# RECORDS

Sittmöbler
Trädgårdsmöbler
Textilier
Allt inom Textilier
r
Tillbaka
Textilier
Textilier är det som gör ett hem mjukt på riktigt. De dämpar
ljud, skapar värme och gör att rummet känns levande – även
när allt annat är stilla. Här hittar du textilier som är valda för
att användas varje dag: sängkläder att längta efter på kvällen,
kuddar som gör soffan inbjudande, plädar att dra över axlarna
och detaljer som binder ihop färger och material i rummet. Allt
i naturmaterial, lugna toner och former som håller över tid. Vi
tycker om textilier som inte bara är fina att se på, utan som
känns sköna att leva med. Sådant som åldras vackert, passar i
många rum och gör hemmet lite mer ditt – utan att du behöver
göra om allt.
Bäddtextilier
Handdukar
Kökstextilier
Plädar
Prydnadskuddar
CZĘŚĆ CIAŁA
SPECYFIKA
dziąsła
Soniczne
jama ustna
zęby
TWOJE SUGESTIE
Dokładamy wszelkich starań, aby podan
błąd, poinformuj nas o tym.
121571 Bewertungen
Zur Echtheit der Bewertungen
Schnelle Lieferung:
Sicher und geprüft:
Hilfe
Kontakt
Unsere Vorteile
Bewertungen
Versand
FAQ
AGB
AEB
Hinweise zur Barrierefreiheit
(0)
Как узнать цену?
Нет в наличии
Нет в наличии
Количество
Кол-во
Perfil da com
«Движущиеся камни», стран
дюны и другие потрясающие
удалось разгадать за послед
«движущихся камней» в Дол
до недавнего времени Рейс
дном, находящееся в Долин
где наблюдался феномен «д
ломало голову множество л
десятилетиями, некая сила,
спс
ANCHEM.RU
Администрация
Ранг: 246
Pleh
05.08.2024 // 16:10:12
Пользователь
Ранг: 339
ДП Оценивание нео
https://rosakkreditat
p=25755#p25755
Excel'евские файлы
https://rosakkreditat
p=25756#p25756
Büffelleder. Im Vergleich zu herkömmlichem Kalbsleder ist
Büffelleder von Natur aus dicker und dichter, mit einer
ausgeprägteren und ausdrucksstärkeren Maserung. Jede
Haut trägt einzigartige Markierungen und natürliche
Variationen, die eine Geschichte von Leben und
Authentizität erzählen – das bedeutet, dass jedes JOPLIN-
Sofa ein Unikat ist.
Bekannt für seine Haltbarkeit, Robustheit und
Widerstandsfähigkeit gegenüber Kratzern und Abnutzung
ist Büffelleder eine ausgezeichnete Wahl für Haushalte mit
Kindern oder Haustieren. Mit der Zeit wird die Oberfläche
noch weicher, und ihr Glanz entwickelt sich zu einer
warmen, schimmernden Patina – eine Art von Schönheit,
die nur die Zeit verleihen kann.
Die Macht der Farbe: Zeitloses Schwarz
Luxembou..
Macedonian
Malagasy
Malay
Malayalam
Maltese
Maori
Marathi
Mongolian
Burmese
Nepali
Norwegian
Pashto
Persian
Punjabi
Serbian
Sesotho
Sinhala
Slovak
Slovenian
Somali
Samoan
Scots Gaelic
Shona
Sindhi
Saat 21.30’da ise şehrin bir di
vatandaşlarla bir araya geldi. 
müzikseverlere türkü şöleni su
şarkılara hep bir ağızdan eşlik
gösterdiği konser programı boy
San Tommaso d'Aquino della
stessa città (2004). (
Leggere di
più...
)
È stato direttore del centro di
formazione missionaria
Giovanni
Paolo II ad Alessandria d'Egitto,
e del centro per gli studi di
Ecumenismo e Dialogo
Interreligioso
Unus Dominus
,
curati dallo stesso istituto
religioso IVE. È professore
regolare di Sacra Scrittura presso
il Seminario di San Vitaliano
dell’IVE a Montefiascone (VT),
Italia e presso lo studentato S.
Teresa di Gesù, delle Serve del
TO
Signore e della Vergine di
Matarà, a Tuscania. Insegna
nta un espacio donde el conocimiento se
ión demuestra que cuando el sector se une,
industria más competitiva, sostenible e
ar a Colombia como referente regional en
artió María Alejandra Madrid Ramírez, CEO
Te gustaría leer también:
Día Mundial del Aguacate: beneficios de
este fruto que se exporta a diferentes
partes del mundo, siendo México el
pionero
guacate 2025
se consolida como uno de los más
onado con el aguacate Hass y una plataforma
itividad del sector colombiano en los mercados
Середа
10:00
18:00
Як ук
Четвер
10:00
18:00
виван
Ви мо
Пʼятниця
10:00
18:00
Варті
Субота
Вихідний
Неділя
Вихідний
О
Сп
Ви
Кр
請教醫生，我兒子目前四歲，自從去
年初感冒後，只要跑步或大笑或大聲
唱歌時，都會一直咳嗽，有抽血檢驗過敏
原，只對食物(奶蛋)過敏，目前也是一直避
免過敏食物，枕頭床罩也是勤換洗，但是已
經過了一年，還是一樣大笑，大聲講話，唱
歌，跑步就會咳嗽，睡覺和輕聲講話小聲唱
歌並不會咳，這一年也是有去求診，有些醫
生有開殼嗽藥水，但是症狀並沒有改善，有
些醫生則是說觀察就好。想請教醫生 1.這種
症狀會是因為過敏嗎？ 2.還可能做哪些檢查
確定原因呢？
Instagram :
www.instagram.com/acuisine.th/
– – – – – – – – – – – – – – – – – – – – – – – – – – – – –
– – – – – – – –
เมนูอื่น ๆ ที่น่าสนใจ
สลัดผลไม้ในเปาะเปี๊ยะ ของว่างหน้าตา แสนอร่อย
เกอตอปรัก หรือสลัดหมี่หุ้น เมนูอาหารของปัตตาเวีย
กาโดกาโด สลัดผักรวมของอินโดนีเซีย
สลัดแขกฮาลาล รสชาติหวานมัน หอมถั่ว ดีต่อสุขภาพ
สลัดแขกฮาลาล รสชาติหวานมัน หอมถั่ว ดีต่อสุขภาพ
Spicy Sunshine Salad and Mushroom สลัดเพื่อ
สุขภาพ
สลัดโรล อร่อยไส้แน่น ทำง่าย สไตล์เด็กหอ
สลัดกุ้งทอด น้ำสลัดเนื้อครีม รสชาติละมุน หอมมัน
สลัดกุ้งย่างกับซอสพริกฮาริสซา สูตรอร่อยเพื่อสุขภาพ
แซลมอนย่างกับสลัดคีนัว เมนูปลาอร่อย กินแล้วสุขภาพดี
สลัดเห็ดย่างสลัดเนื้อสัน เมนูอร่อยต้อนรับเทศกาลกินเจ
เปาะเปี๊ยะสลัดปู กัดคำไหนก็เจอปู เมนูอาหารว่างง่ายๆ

# WORK INSTRUCTION
Each line of the listing should be copied exactly.

# ANSWER TO THE PROBLEM
Sittmöbler
Trädgårdsmöbler
Textilier
Allt inom Textilier
r
Tillbaka
Textilier
Textilier är det som gör ett hem mjukt på riktigt. De dämpar
ljud, skapar värme och gör att rummet känns levande – även
när allt annat är stilla. Här hittar du textilier som är valda för
att användas varje dag: sängkläder att längta efter på kvällen,
kuddar som gör soffan inbjudande, plädar att dra över axlarna
och detaljer som binder ihop färger och material i rummet. Allt
i naturmaterial, lugna toner och former som håller över tid. Vi
tycker om textilier som inte bara är fina att se på, utan som
känns sköna att leva med. Sådant som åldras vackert, passar i
många rum och gör hemmet lite mer ditt – utan att du behöver
göra om allt.
Bäddtextilier
Handdukar
Kökstextilier
Plädar
Prydnadskuddar
CZĘŚĆ CIAŁA
SPECYFIKA
dziąsła
Soniczne
jama ustna
zęby
TWOJE SUGESTIE
Dokładamy wszelkich starań, aby podan
błąd, poinformuj nas o tym.
121571 Bewertungen
Zur Echtheit der Bewertungen
Schnelle Lieferung:
Sicher und geprüft:
Hilfe
Kontakt
Unsere Vorteile
Bewertungen
Versand
FAQ
AGB
AEB
Hinweise zur Barrierefreiheit
(0)
Как узнать цену?
Нет в наличии
Нет в наличии
Количество
Кол-во
Perfil da com
«Движущиеся камни», стран
дюны и другие потрясающие
удалось разгадать за послед
«движущихся камней» в Дол
до недавнего времени Рейс
дном, находящееся в Долин
где наблюдался феномен «д
ломало голову множество л
десятилетиями, некая сила,
спс
ANCHEM.RU
Администрация
Ранг: 246
Pleh
05.08.2024 // 16:10:12
Пользователь
Ранг: 339
ДП Оценивание нео
https://rosakkreditat
p=25755#p25755
Excel'евские файлы
https://rosakkreditat
p=25756#p25756
Büffelleder. Im Vergleich zu herkömmlichem Kalbsleder ist
Büffelleder von Natur aus dicker und dichter, mit einer
ausgeprägteren und ausdrucksstärkeren Maserung. Jede
Haut trägt einzigartige Markierungen und natürliche
Variationen, die eine Geschichte von Leben und
Authentizität erzählen – das bedeutet, dass jedes JOPLIN-
Sofa ein Unikat ist.
Bekannt für seine Haltbarkeit, Robustheit und
Widerstandsfähigkeit gegenüber Kratzern und Abnutzung
ist Büffelleder eine ausgezeichnete Wahl für Haushalte mit
Kindern oder Haustieren. Mit der Zeit wird die Oberfläche
noch weicher, und ihr Glanz entwickelt sich zu einer
warmen, schimmernden Patina – eine Art von Schönheit,
die nur die Zeit verleihen kann.
Die Macht der Farbe: Zeitloses Schwarz
Luxembou..
Macedonian
Malagasy
Malay
Malayalam
Maltese
Maori
Marathi
Mongolian
Burmese
Nepali
Norwegian
Pashto
Persian
Punjabi
Serbian
Sesotho
Sinhala
Slovak
Slovenian
Somali
Samoan
Scots Gaelic
Shona
Sindhi
Saat 21.30’da ise şehrin bir di
vatandaşlarla bir araya geldi. 
müzikseverlere türkü şöleni su
şarkılara hep bir ağızdan eşlik
gösterdiği konser programı boy
San Tommaso d'Aquino della
stessa città (2004). (
Leggere di
più...
)
È stato direttore del centro di
formazione missionaria
Giovanni
Paolo II ad Alessandria d'Egitto,
e del centro per gli studi di
Ecumenismo e Dialogo
Interreligioso
Unus Dominus
,
curati dallo stesso istituto
religioso IVE. È professore
regolare di Sacra Scrittura presso
il Seminario di San Vitaliano
dell’IVE a Montefiascone (VT),
Italia e presso lo studentato S.
Teresa di Gesù, delle Serve del
TO
Signore e della Vergine di
Matarà, a Tuscania. Insegna
nta un espacio donde el conocimiento se
ión demuestra que cuando el sector se une,
industria más competitiva, sostenible e
ar a Colombia como referente regional en
artió María Alejandra Madrid Ramírez, CEO
Te gustaría leer también:
Día Mundial del Aguacate: beneficios de
este fruto que se exporta a diferentes
partes del mundo, siendo México el
pionero
guacate 2025
se consolida como uno de los más
onado con el aguacate Hass y una plataforma
itividad del sector colombiano en los mercados
Середа
10:00
18:00
Як ук
Четвер
10:00
18:00
виван
Ви мо
Пʼятниця
10:00
18:00
Варті
Субота
Вихідний
Неділя
Вихідний
О
Сп
Ви
Кр
請教醫生，我兒子目前四歲，自從去
年初感冒後，只要跑步或大笑或大聲
唱歌時，都會一直咳嗽，有抽血檢驗過敏
原，只對食物(奶蛋)過敏，目前也是一直避
免過敏食物，枕頭床罩也是勤換洗，但是已
經過了一年，還是一樣大笑，大聲講話，唱
歌，跑步就會咳嗽，睡覺和輕聲講話小聲唱
歌並不會咳，這一年也是有去求診，有些醫
生有開殼嗽藥水，但是症狀並沒有改善，有
些醫生則是說觀察就好。想請教醫生 1.這種
症狀會是因為過敏嗎？ 2.還可能做哪些檢查
確定原因呢？
Instagram :
www.instagram.com/acuisine.th/
– – – – – – – – – – – – – – – – – – – – – – – – – – – – –
– – – – – – – –
เมนูอื่น ๆ ที่น่าสนใจ
สลัดผลไม้ในเปาะเปี๊ยะ ของว่างหน้าตา แสนอร่อย
เกอตอปรัก หรือสลัดหมี่หุ้น เมนูอาหารของปัตตาเวีย
กาโดกาโด สลัดผักรวมของอินโดนีเซีย
สลัดแขกฮาลาล รสชาติหวานมัน หอมถั่ว ดีต่อสุขภาพ
สลัดแขกฮาลาล รสชาติหวานมัน หอมถั่ว ดีต่อสุขภาพ
Spicy Sunshine Salad and Mushroom สลัดเพื่อ
สุขภาพ
สลัดโรล อร่อยไส้แน่น ทำง่าย สไตล์เด็กหอ
สลัดกุ้งทอด น้ำสลัดเนื้อครีม รสชาติละมุน หอมมัน
สลัดกุ้งย่างกับซอสพริกฮาริสซา สูตรอร่อยเพื่อสุขภาพ
แซลมอนย่างกับสลัดคีนัว เมนูปลาอร่อย กินแล้วสุขภาพดี
สลัดเห็ดย่างสลัดเนื้อสัน เมนูอร่อยต้อนรับเทศกาลกินเจ
เปาะเปี๊ยะสลัดปู กัดคำไหนก็เจอปู เมนูอาหารว่างง่ายๆ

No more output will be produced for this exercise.